Lotta alla corruzione: in Perù si può, in Italia è tabù

L’attuale presidente del Perù, Kuczynsky, eletto a 77 anni nel giugno del 2016, ha pronunciato in televisione un discorso, per annunciare un decreto legislativo appena emesso sulla lotta alla corruzione. Tale decreto contiene i seguenti nove punti: 1) Le imprese condannate per corruzione non potranno mai più lavorare per lo Stato. 2) Anche i funzionari corrotti non potranno mai più lavorare per lo Stato. 3) I contratti con lo Stato obbligatoriamente conterranno la clausola anticorruzione che ha la finalità di proteggere gli interessi del Paese. 4) Verrà triplicato il bilancio delle Procure al fine di arrestare i ladri (in lingua peruviana: atropar). 5) I ministri e il presidente hanno comunicato tutte le informazioni sulla loro situazione patrimoniale alla commissione per la Integrità istituita con il governo attuale. 6) Il presidente raccomanda a tutte le alte cariche dello Stato di fare lo stesso. 7) Le imprese di cui è stata accertata la colpevolezza o verso le quali è stata emessa sentenza per corruzione non possono trasferire risorse economiche fuori dal Perù fino a quando non abbiano pagato tutti i loro debiti verso i lavoratori e i fornitori e non abbiano risarcito i danni cagionati allo Stato peruviano. 8) Queste imprese dovranno chiedere l’autorizzazione dello Stato per vendere i loro beni. 9) Il ricavato della vendita andrà a un fondo di garanzia del pagamento delle multe.

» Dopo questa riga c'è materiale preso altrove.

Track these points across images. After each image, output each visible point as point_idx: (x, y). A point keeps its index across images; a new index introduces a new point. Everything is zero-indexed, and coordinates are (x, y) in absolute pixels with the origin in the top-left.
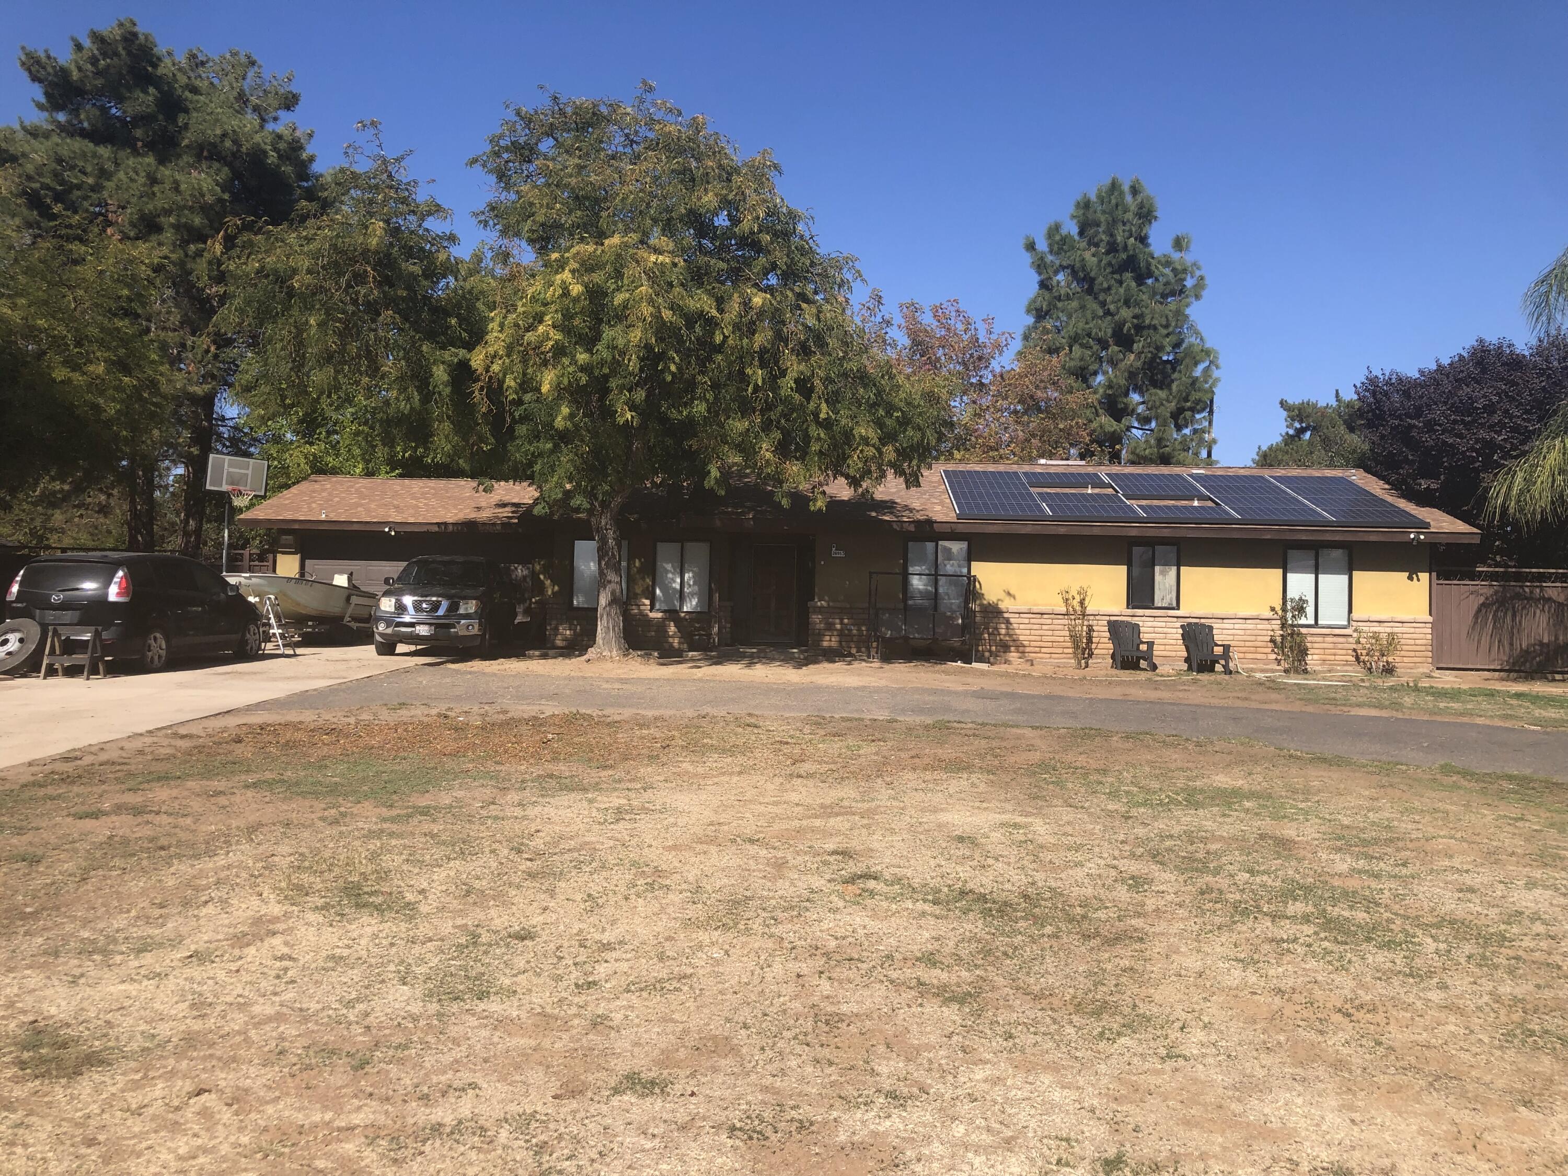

Siamo in Perù, non in Italia, dove la legge anticorruzione giace in Parlamento da alcuni anni, il cui testo prevede il licenziamento per i dipendenti corrotti e i politici condannati per corruzione potranno essere interdetti dai pubblici uffici per un massimo di cinque anni. Questo significa che, dopo cinque anni i politici corrotti possono tornare a rubare con il consenso della legge varata dal Parlamento. Corrotti e contenti. La lotta alla corruzione che attanaglia e impoverisce il Paese, è un viatico fatto di rimandi, di attese, di urla mediatiche, di crisi di governo, ma di fatto la lotta alla corruzione in Italia non si fa. Il commissario all’Agenzia Anticorruzione Cantone, segnala casi quasi tutti i giorni, ma si continua a corrompere, a rubare soldi pubblici, senza che il governo vari provvedimenti seri e funzionali. Eppure l’attuale governo, come il precedente, di cui è la fotocopia sbiadita, possiede in Parlamento una maggioranza qualificata per poter legiferare. Ma visto lo scandalo Consip, Banca Etruria, Monte dei Paschi di Siena, e tanto altro ancora, il governo e l’attuale maggioranza parlamentare, non hanno interesse a legiferare. La metà del governo dovrebbe andare a casa, così quasi la metà dei parlamentari, ma anche gli amministratori delle Regioni e Comuni. Senza tralasciare i funzionari o i Grand Commins dei Ministeri, che tessono la tela e la disfano a seconda delle convenienze dei poteri a cui fanno riferimento. Spesso, questi poteri sono mafiosi. I legami tra corruzione politico amministrativa e cupole mafiose, n’dranghetiste e camorriste sono evidenziate da anni di indagini delle procure di quasi tutta Italia.
Nel libro “Il sistema della corruzione” Pier Camillo Davigo critica la legge Severino fatta dal Parlamento italiano in quanto ha aumentato le ipotesi penali piuttosto che restringerle, rispetto alla chiara normativa elaborata dalla Convenzione del Consiglio d’Europa del 1999. Ancora una volta dovremmo prendere lezione dai presidenti latino-americani.